── Available data ──

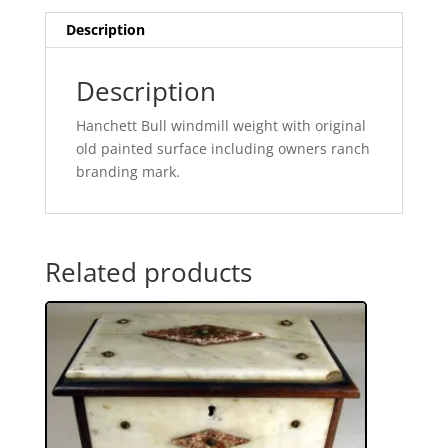
Description
Description
Hanchett Bull windmill weight with original
old painted surface including owners ranch
branding mark.
Related products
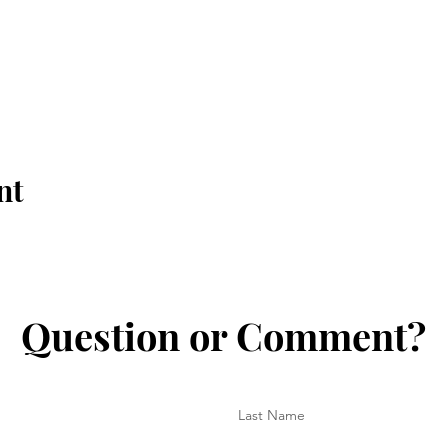
nt
Question or Comment?
Last Name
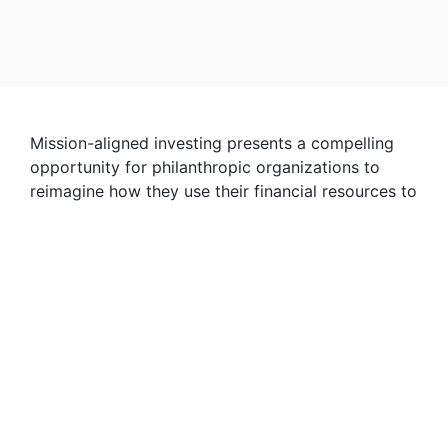
Mission-aligned investing presents a compelling
opportunity for philanthropic organizations to
reimagine how they use their financial resources to
affect change. All of the institution’s capital is
harmonized in service of its mission — a
total-
enterprise approach
to impact. Yet, such an
approach is relatively novel and still often met
with skepticism or confusion.
Our report addresses this skepticism by
demonstrating the potential for mission-aligned
investing to enhance mission impact while
continuing to meet financial goals. We are also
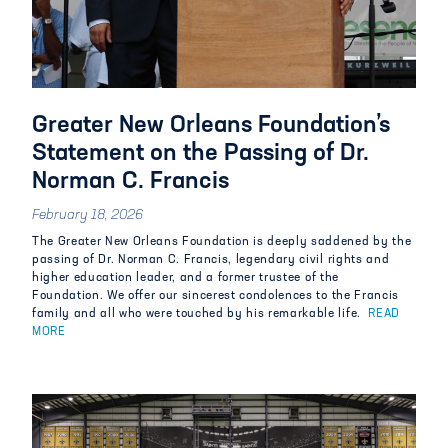
Greater New Orleans Foundation’s
Statement on the Passing of Dr.
Norman C. Francis
February 18, 2026
The Greater New Orleans Foundation is deeply saddened
by
the
passing of Dr. Norman C. Francis, legendary
civil r
ights and
higher education leader,
and a former trustee of the
Foundation.
We offer our sincerest condolences to the Francis
family and all who were touched by his remarkable life.
READ
MORE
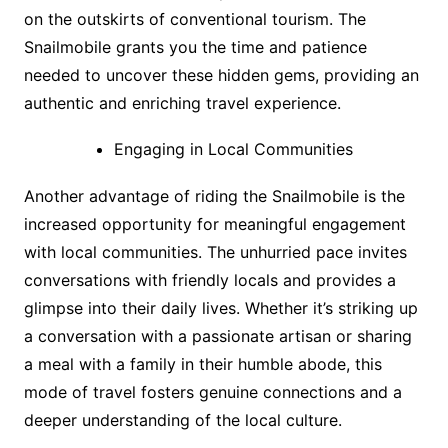
on the outskirts of conventional tourism. The
Snailmobile grants you the time and patience
needed to uncover these hidden gems, providing an
authentic and enriching travel experience.
Engaging in Local Communities
Another advantage of riding the Snailmobile is the
increased opportunity for meaningful engagement
with local communities. The unhurried pace invites
conversations with friendly locals and provides a
glimpse into their daily lives. Whether it’s striking up
a conversation with a passionate artisan or sharing
a meal with a family in their humble abode, this
mode of travel fosters genuine connections and a
deeper understanding of the local culture.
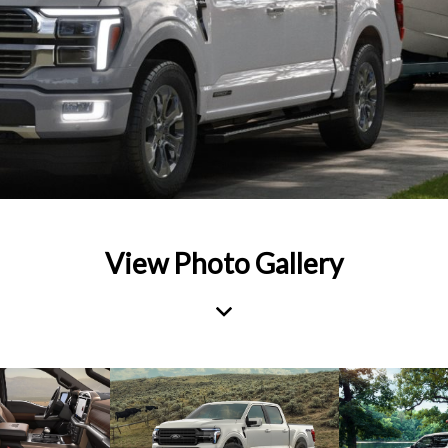
View Photo Gallery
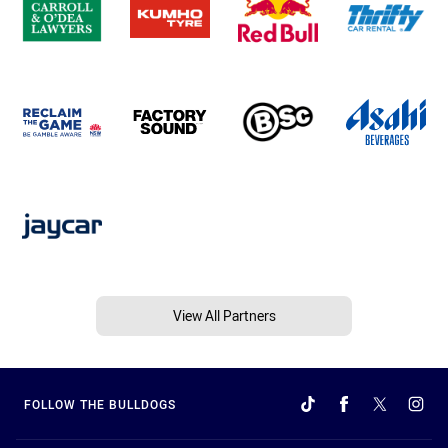
View All Partners
FOLLOW THE BULLDOGS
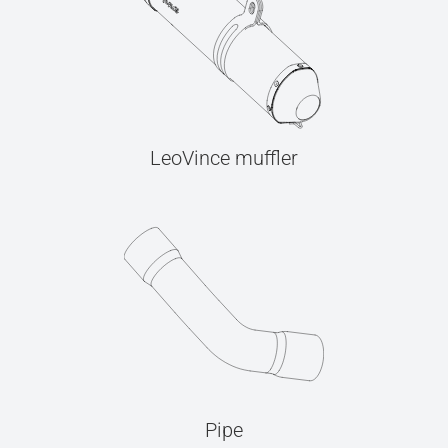
LeoVince muffler
Pipe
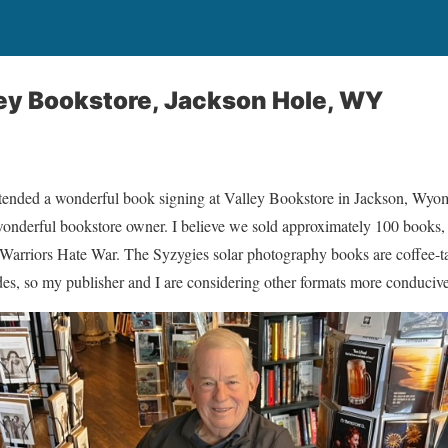
ley Bookstore, Jackson Hole, WY
attended a wonderful book signing at Valley Bookstore in Jackson, Wyom
nderful bookstore owner. I believe we sold approximately 100 books, 
arriors Hate War. The Syzygies solar photography books are coffee-table
des, so my publisher and I are considering other formats more conducive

───

Problem statement: Tell how many lines in the data include the string "Jackson". Reply with the number and no other text.

Answer section: 2